GUA MUSANG, Kelantan: The Orang Asli village in Kuala Koh – where 14 people died and 50 were warded for respiratory complications – has been cordoned off while the authorities identify the exact cause of their illness.
Health Minister Dzulkefly Ahmad said on Monday (Jun 10) that those affected were most possibly suffering from a secondary viral infection, but tuberculosis and leptospirosis have been ruled out.
“There is a manganese mine in the area, and lung disease could be one of the illnesses caused by mining,” he said during a press conference at the Gua Musang Hospital.
Those in the village, a Batek indigenous tribe, said the deaths started since early May.
Postmortem on two of the deceased revealed that they had died from pneumonia.
Minister in the Prime Minister’s Department P Waytha Moorthy said it is the culture of people in this nomadic tribe to leave their community when they become gravely sick.
For this outbreak, those who died when they were on the move were buried in the forest, he added.
“They have given a list of names to us. There were 14 deaths in total, including the two (on which postmortem was performed),” he said.
The police will on Tuesday start to locate the graves of the 12 Orang Asli who were buried in the jungle.
Once located, the bodies will be exhumed and taken to Gua Musang Hospital for autopsy, said Bukit Aman Internal Security and Public Order Department director Acryl Sani Abdullah Sani.
“As long as the bodies remain unfound, we will not be able to learn the cause of their deaths,” he told reporters.
The 50 patients, including one in the intensive care unit, are adults, children and babies. Forty-seven others received outpatient treatment.
They were suffering from cough, fever and breathing difficulties.
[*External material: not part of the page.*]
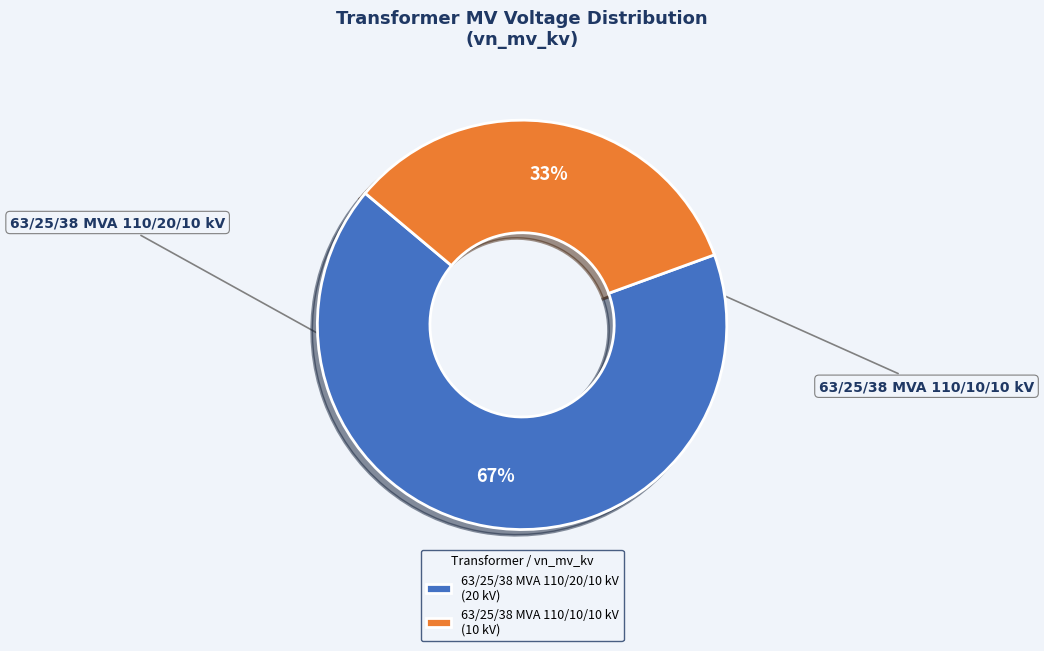

Does any single category account for the majority?

Yes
"We are looking for the reason why there are so many deaths," said Prime Minister Mahathir Mohamad on Monday.
"There may be an infection of one type of disease but at this time we do not know what type of disease has caused their deaths."
Deputy Prime Minister Wan Azizah Wan Ismail said on Sunday that the government is investigating allegations of water pollution, promising stern action against the culprits if the deaths were confirmed to be caused by contamination of the community’s water source.
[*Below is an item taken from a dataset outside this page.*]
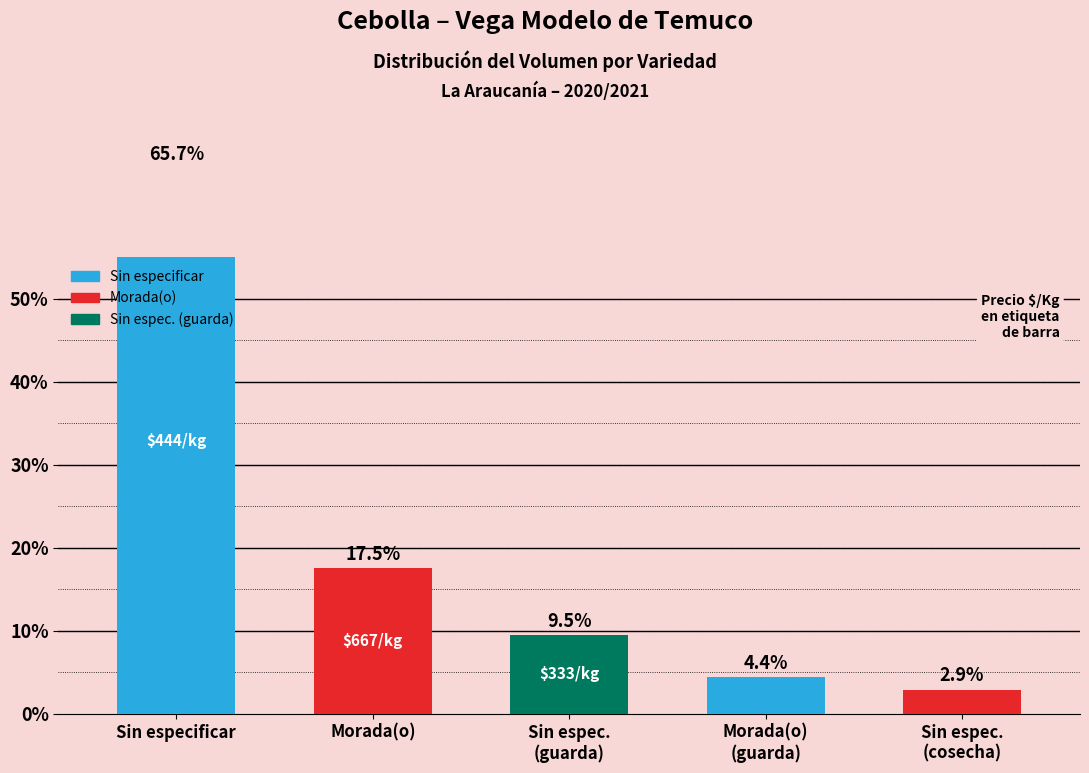

What is the minimum value shown in the chart?

2.9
TOO EARLY TO SAY WHETHER MINING WAS RESPONSIBLE: KELANTAN CHIEF MINISTER
Kelantan chief minister Mohd Amar Nik Abdullah, meanwhile, said on Monday that the state government was checking with the Lands and Mines Office on whether any mining activities were approved in the settlement.
He added that it was too early to say that the disease was caused by mining activities.
The state health department decided to cordon off the settlement to keep the situation under control.
Its director Zaini Hussin said the illness is likely to be a respiratory disease. "We do not want it to spread, so we have to restrict movement in the area,” he said, adding that those entering the village must don personal protective equipment.
Meanwhile, Dr Dzulkefly said he noted symptoms of malnourishment among the warded villagers during his visit to the hospital, while some were found to be unvaccinated.
Immediate follow-up action is needed, he added.